Experimental observation of hidden Berry curvature in inversion-symmetric bulk 2H-WSe2

TL;DR

This study uses ARPES to detect hidden Berry curvature in bulk 2H-WSe2, revealing that surface-sensitive measurements can uncover layer-specific topological properties.

Contribution

It demonstrates that circular dichroism in ARPES can effectively probe hidden Berry curvature in inversion-symmetric bulk transition metal dichalcogenides, supported by theoretical calculations.

Findings

CD signals for K and K' valleys are opposite in sign

CD is independent of spin state

Measured CD correlates with calculated Berry curvature

Abstract

We investigate the hidden Berry curvature in bulk 2H-WSe2 by utilizing the surface sensitivity of angle resolved photoemission (ARPES). The symmetry in the electronic structure of transition metal dichalcogenides is used to uniquely determine the local orbital angular momentum (OAM) contribution to the circular dichroism (CD) in ARPES. The extracted CD signals for the K and K' valleys are almost identical but their signs, which should be determined by the valley index, are opposite. In addition, the sign is found to be the same for the two spin-split bands, indicating that it is independent of spin state.

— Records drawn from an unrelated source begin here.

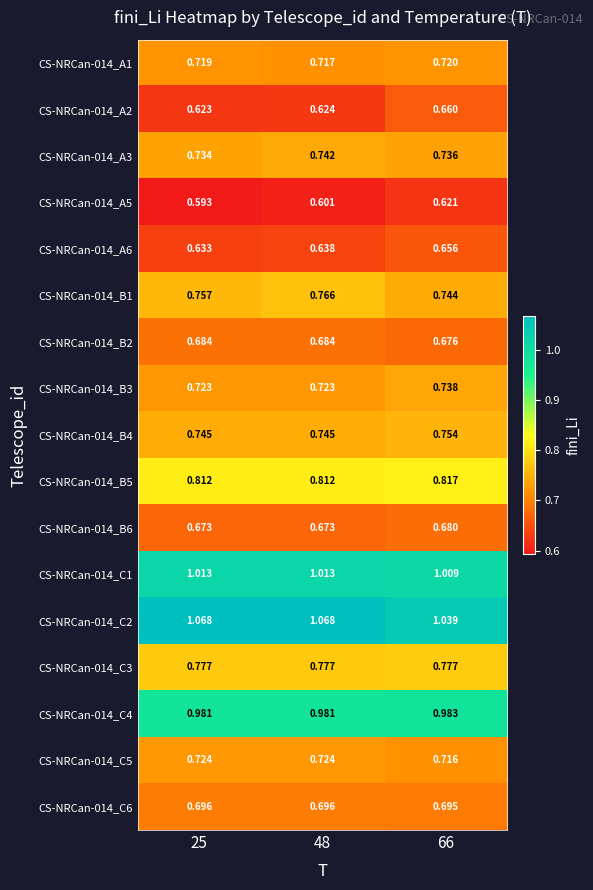

Is the value of CS-NRCan-014_B5 at 25 greater than the value of CS-NRCan-014_B6 at 48?

Yes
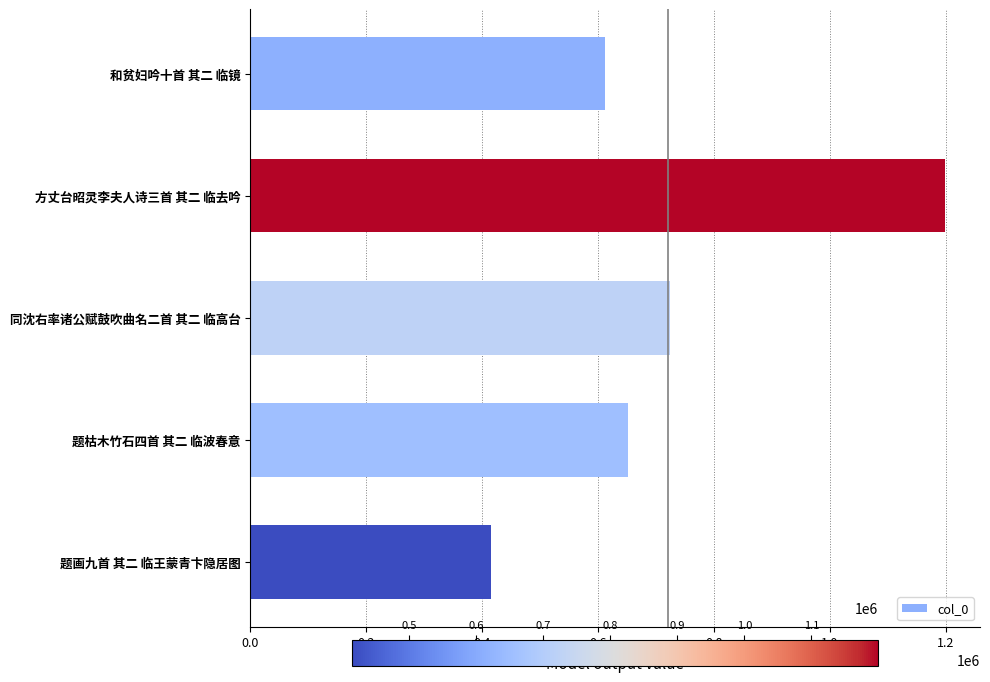

What is the label of the 2nd bar from the top?

方丈台昭灵李夫人诗三首 其二 临去吟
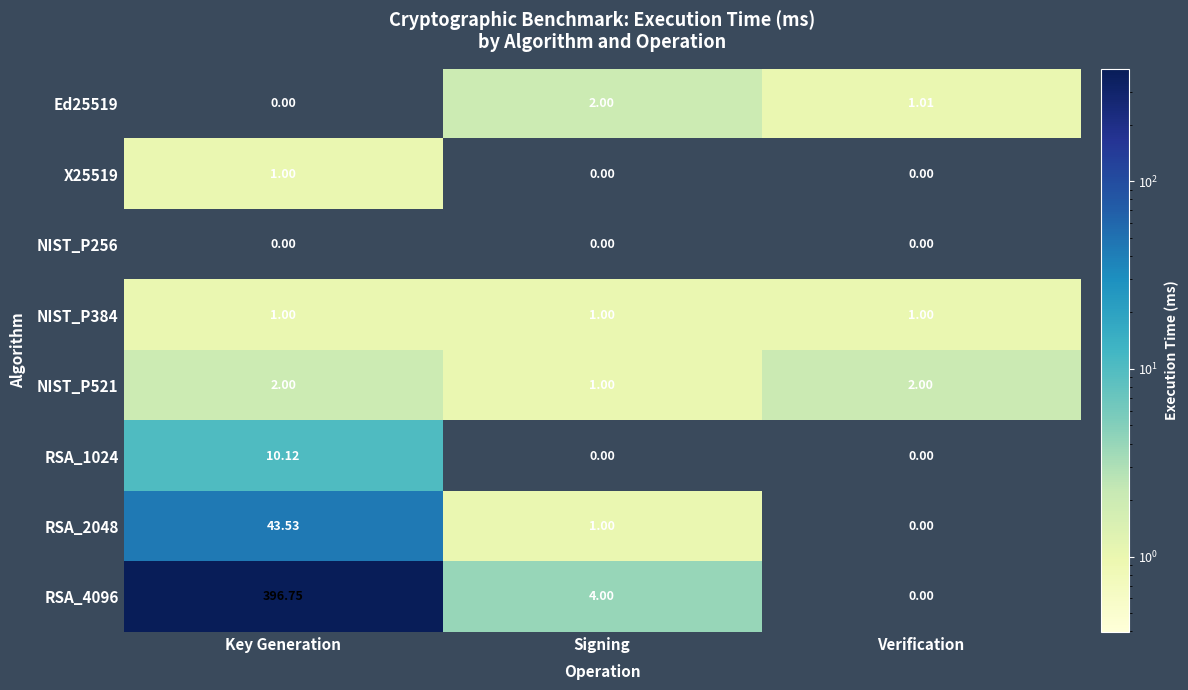

At how many categories does at least one series exceed 248?

1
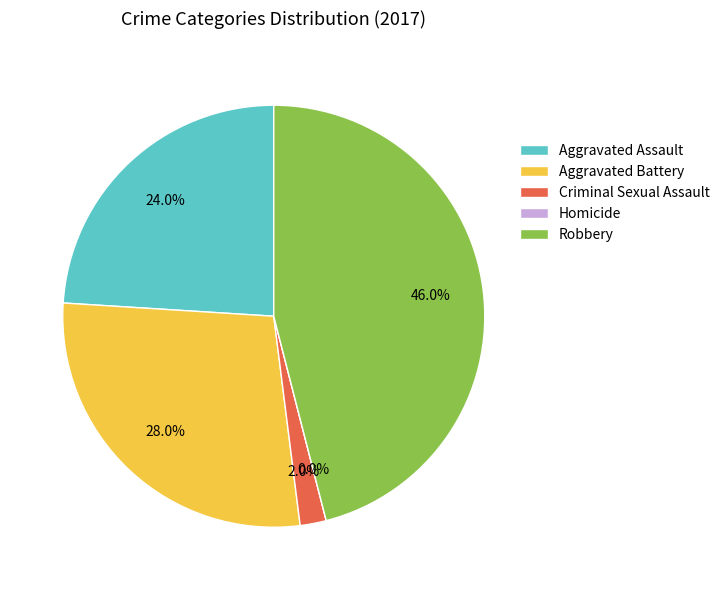

Does Robbery represent more than half of the total?

No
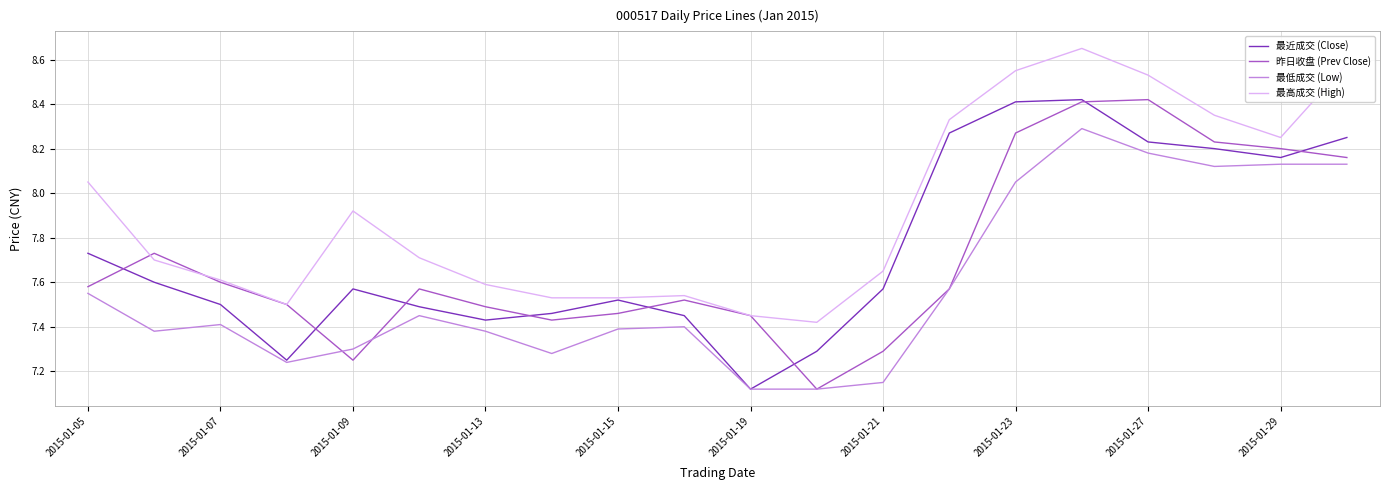

Which series has the largest total across all categories?

最高成交 (High)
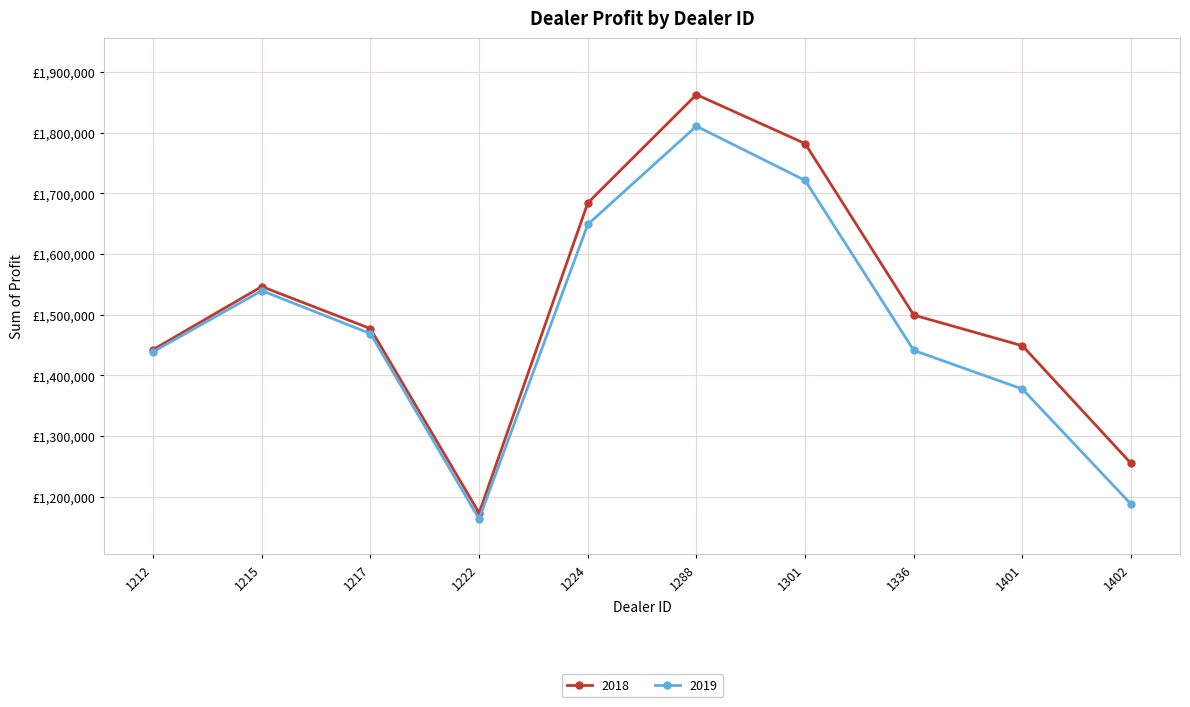

Is this an area chart (filled region under the line)?

No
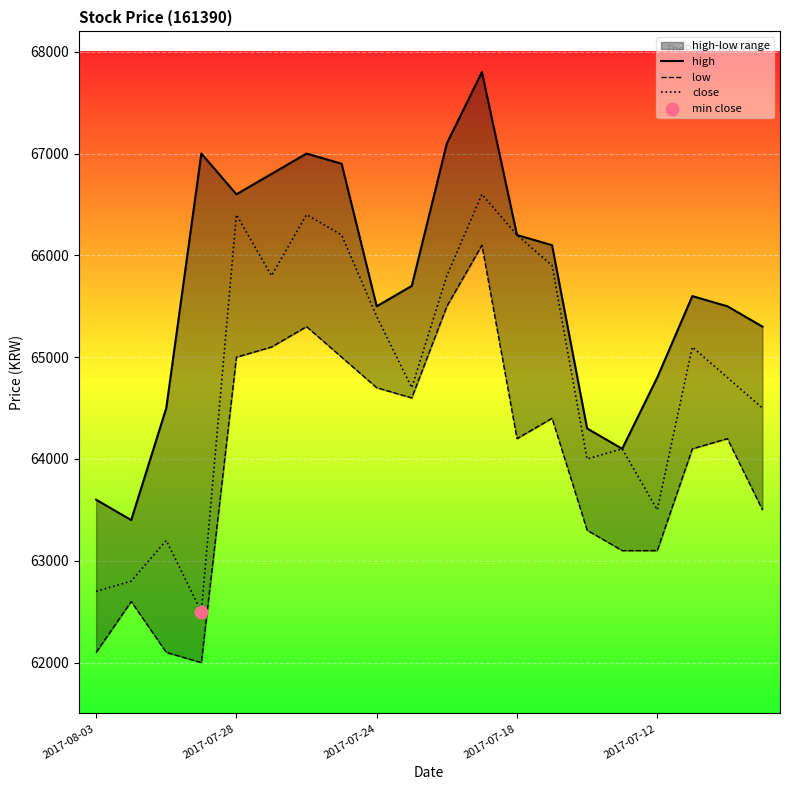

At how many categories does at least one series exceed 65292?

14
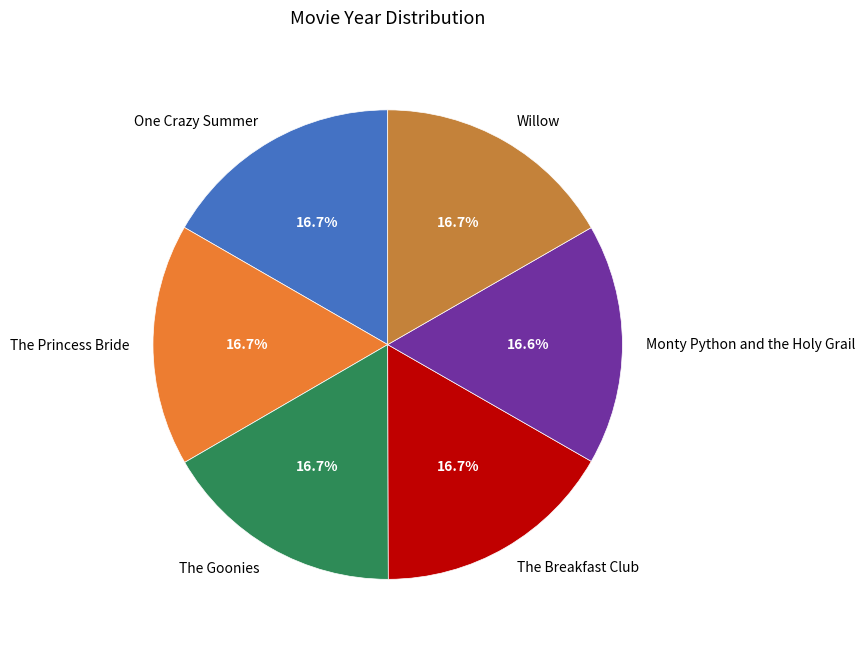

What percentage is NOT represented by Willow?

83.3%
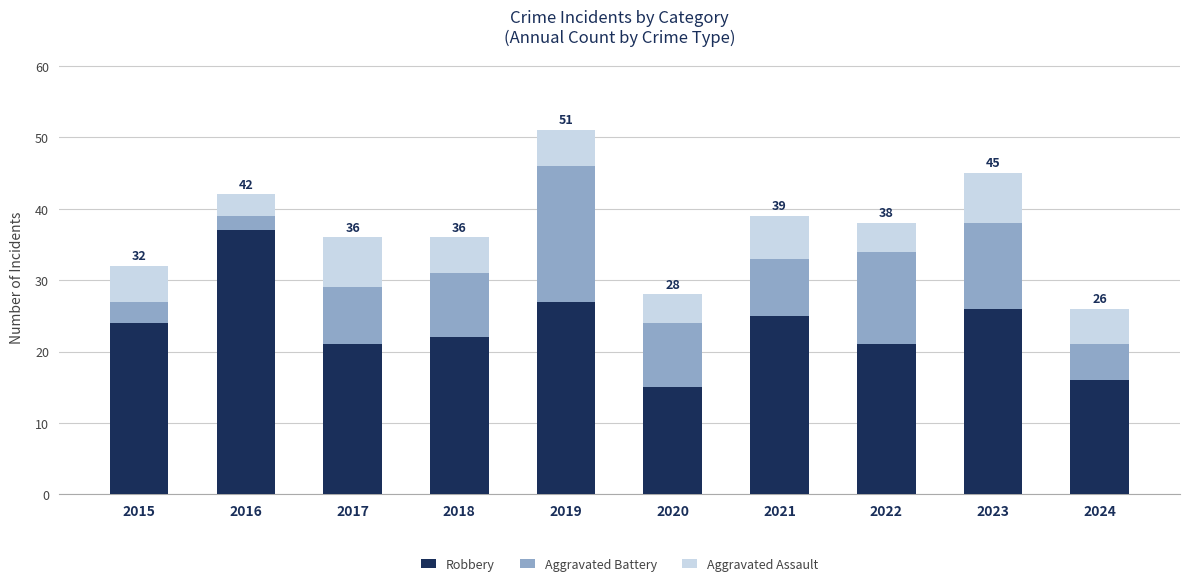

At which category is the sum across all series the highest?

2019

These observed CD behaviors are what are expected from Berry curvature of a monolayer of WSe2. In order to see if CD-ARPES is indeed representative of hidden Berry curvature within a layer, we use tight binding analysis as well as density functional calculation to calculate the Berry curvature and local OAM of a monolayer WSe2. We find that measured CD-ARPES is approximately proportional to the calculated Berry curvature as well as local OAM, further supporting our interpretation.